• [Exercise directions] Lines in which "JSON" appears should be pulled from the data below.

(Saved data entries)
%%
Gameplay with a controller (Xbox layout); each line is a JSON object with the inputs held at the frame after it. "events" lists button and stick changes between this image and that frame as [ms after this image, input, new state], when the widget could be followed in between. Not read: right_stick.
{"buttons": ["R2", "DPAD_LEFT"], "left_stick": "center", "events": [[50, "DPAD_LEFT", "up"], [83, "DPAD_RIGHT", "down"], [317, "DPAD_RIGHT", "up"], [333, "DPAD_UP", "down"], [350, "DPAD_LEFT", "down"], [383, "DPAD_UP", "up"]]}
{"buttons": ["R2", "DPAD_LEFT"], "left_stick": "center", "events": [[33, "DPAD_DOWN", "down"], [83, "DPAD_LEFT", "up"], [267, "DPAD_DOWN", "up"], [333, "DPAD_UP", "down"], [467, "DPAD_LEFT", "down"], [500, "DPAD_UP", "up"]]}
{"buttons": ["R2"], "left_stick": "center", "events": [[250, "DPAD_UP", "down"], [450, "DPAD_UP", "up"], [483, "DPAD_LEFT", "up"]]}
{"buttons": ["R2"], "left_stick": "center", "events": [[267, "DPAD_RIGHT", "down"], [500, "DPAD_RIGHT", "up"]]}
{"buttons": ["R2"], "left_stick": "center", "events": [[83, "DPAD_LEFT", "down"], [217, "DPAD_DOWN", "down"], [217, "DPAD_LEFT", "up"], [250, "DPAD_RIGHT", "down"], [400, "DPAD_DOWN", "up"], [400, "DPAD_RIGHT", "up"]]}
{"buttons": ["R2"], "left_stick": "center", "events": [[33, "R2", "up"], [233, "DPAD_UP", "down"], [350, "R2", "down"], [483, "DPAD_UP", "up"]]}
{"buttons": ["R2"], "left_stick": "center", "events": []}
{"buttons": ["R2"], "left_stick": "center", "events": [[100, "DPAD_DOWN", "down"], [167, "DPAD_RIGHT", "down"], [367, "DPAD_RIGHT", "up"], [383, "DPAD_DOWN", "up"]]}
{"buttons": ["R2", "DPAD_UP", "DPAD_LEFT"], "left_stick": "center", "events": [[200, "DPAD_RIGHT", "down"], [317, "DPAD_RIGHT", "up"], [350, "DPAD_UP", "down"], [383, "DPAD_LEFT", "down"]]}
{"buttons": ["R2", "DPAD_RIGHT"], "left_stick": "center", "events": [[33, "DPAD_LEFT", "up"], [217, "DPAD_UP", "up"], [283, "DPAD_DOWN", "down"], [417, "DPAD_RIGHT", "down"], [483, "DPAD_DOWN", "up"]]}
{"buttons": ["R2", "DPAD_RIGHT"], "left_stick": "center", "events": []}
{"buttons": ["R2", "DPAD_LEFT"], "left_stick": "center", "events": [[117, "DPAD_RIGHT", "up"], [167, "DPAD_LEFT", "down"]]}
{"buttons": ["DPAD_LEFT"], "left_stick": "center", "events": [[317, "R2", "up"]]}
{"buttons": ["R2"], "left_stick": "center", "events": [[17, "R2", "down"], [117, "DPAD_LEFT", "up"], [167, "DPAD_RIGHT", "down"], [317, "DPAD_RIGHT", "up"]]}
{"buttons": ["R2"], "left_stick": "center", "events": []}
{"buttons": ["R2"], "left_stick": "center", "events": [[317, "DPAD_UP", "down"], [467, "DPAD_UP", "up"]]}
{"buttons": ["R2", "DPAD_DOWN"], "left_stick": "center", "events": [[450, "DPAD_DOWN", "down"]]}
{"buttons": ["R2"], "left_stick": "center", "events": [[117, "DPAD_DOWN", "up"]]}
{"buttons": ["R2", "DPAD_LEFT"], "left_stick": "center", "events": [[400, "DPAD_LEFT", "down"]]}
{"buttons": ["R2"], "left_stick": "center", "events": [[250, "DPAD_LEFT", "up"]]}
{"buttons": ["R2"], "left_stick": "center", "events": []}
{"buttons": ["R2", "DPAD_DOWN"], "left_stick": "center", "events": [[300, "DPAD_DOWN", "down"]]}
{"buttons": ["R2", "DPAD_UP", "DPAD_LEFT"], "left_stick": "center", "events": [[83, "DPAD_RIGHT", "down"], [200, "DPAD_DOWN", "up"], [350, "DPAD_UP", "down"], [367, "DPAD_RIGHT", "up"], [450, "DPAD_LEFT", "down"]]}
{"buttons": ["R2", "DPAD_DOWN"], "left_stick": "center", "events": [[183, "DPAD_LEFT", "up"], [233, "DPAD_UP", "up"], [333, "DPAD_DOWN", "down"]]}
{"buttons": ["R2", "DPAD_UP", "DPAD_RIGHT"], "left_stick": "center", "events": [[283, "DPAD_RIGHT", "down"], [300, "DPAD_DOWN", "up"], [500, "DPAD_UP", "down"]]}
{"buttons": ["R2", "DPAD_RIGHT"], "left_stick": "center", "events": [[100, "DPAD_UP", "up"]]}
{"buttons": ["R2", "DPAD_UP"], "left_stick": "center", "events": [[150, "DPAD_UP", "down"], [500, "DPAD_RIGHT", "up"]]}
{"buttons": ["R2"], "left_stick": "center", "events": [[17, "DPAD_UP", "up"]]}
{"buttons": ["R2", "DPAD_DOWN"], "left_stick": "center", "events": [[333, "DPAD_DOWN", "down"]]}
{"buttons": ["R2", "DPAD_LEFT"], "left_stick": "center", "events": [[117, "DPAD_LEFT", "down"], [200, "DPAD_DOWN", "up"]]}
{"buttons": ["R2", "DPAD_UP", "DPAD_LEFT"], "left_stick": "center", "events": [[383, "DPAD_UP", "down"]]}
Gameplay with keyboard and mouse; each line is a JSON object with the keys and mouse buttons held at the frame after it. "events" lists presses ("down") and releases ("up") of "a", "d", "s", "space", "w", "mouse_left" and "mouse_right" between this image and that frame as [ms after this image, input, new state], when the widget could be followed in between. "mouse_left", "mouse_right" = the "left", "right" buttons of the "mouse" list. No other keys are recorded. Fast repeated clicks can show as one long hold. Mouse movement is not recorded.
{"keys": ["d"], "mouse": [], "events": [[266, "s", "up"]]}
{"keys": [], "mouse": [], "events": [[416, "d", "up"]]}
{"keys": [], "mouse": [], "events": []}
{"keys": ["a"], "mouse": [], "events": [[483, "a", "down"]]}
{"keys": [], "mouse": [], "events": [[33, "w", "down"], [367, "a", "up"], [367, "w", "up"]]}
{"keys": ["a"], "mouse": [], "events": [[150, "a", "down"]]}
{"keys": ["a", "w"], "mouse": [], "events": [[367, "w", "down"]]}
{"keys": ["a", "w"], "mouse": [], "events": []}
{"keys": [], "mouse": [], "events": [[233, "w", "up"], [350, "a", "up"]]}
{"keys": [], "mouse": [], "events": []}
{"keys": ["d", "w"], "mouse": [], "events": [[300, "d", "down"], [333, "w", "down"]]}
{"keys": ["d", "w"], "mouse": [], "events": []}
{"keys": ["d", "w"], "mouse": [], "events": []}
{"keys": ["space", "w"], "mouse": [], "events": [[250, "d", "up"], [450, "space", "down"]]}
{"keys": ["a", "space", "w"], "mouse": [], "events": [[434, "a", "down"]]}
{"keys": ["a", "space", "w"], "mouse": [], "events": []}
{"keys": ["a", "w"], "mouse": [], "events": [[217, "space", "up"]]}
%%
• [Response to the exercise]
Gameplay with a controller (Xbox layout); each line is a JSON object with the inputs held at the frame after it. "events" lists button and stick changes between this image and that frame as [ms after this image, input, new state], when the widget could be followed in between. Not read: right_stick.
Gameplay with keyboard and mouse; each line is a JSON object with the keys and mouse buttons held at the frame after it. "events" lists presses ("down") and releases ("up") of "a", "d", "s", "space", "w", "mouse_left" and "mouse_right" between this image and that frame as [ms after this image, input, new state], when the widget could be followed in between. "mouse_left", "mouse_right" = the "left", "right" buttons of the "mouse" list. No other keys are recorded. Fast repeated clicks can show as one long hold. Mouse movement is not recorded.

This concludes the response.